_TEXT EXCERPT_:
** begin **
All presidents are image conscious. But Trump was something different, the first president for whom the shaping of reality to fit his demands became the preoccupation of his presidency. He would spend exhaustive amounts of time each morning combing and twisting the long strands of his awkwardly colored hair into place, a three-step process that “required a flop up of the hair from the back of his head, followed by the flip of the resulting overhang on his face back on his pate, and then the flap of his combover on the right side,” as his lawyer Michael Cohen once explained. Trump cemented it with TRESemmé TRES TWO hair spray (extra hold). An aide carried a travel-size can everywhere they went. When the wind was strong, Trump wore one of the red Make America Great Again baseball caps that had become a signature of his improbable candidacy. When his hair was not done, it fell over the right side of his head below the shoulder, making him look “like a balding Allman Brother or strung out old ’60s hippie,” as Cohen put it. Trump cut it himself with giant scissors, like the kind used at shopping mall ribbon cuttings.
Trump was also sensitive about his weight. He did not like being photographed from below, fearing that would make him look heavier than the 236 pounds he claimed to weigh. Hope Hicks, his communications adviser, had issued an edict during the campaign barring news cameras from the buffer zone in front of the stage beneath Trump; only after vociferous complaints did she finally allow photographers there for just a few minutes. For that matter, Trump did not like being shot from above either. The angle had to be on the same plane as he was, because he felt it looked better on television.
** end **
_WORK INSTRUCTIONS_:
• 1. Reproduce the passage on Trump's appearance from "Trump was also" up to and including "better on television.".
• 2. According to the passage on Trump's appearance, why did he dislike being photographed from below? Answer in one to three sentences.
• 3. Carry on the passage on Trump's appearance, starting after its final sentence.

_DATASET EXCERPT_:
** begin **
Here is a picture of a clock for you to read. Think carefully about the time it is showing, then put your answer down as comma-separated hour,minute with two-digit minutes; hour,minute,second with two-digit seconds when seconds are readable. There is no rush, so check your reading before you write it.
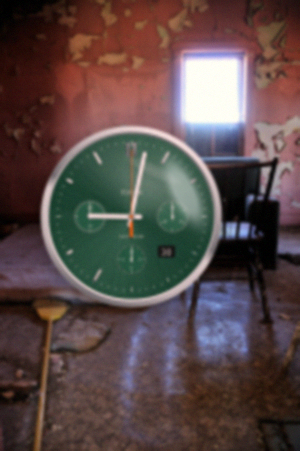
9,02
** end **
_FINAL RESULTS_:
• 1.
Trump was also sensitive about his weight. He did not like being photographed from below, fearing that would make him look heavier than the 236 pounds he claimed to weigh. Hope Hicks, his communications adviser, had issued an edict during the campaign barring news cameras from the buffer zone in front of the stage beneath Trump; only after vociferous complaints did she finally allow photographers there for just a few minutes. For that matter, Trump did not like being shot from above either. The angle had to be on the same plane as he was, because he felt it looked better on television.

• 2. He feared that a camera angle from below would make him look heavier than the 236 pounds he claimed to weigh.

• 3.
Whatever the circumstances, he almost always appeared in public in a dark suit with a tie knotted all the way to the top and hanging below his belt in a way that he thought was slimming—not for him the casual bomber jacket and blue jeans that George W. Bush and Barack Obama donned for photo ops. Even in Florida, in hundred-degree heat, Trump kept the suit on, usually an off-the-rack Brioni costing several thousand dollars and worn extra-baggy so that the pants flopped around his legs. The only time he did not wear the suit jacket typically was on the golf course, but even then he tried to stymie photographers from recording that image, ordering palm trees planted to block the view on his Florida golf course after television networks managed to shoot too many pictures of him there. Perhaps even more important than the suit was what aides called “the stare.” Trump did not smile often for the cameras; he preferred an intense, slightly menacing glare, which he thought made him look more imposing. “How’s the look?” he would ask aides.
It was all part of maintaining his own cartoonish mythology. In Trump’s telling, the new occupant of the Oval Office was an American superman—physically strong, mentally gifted, healthy as a horse, rich as sin, and a magnet for beautiful women. He worked around the clock and barely slept. He was not fat, his hair was natural, his skin color perfectly normal, his hands were not small and neither was any other part of his anatomy. The fact that he had an uncle who had taught at the Massachusetts Institute of Technology meant that he too must be brilliant. “It’s in my blood,” Trump once said. “I’m smart.” The fact that he went to an Ivy League university attested to his erudition. “I’m very highly educated,” he assured supporters. “I know words. I have the best words.” During the campaign, he secretly ordered up a much lampooned letter that he got his personal doctor to issue under his own name declaring that Trump’s “physical strength and stamina are extraordinary” and predicting he “will be the healthiest individual ever elected to the presidency.”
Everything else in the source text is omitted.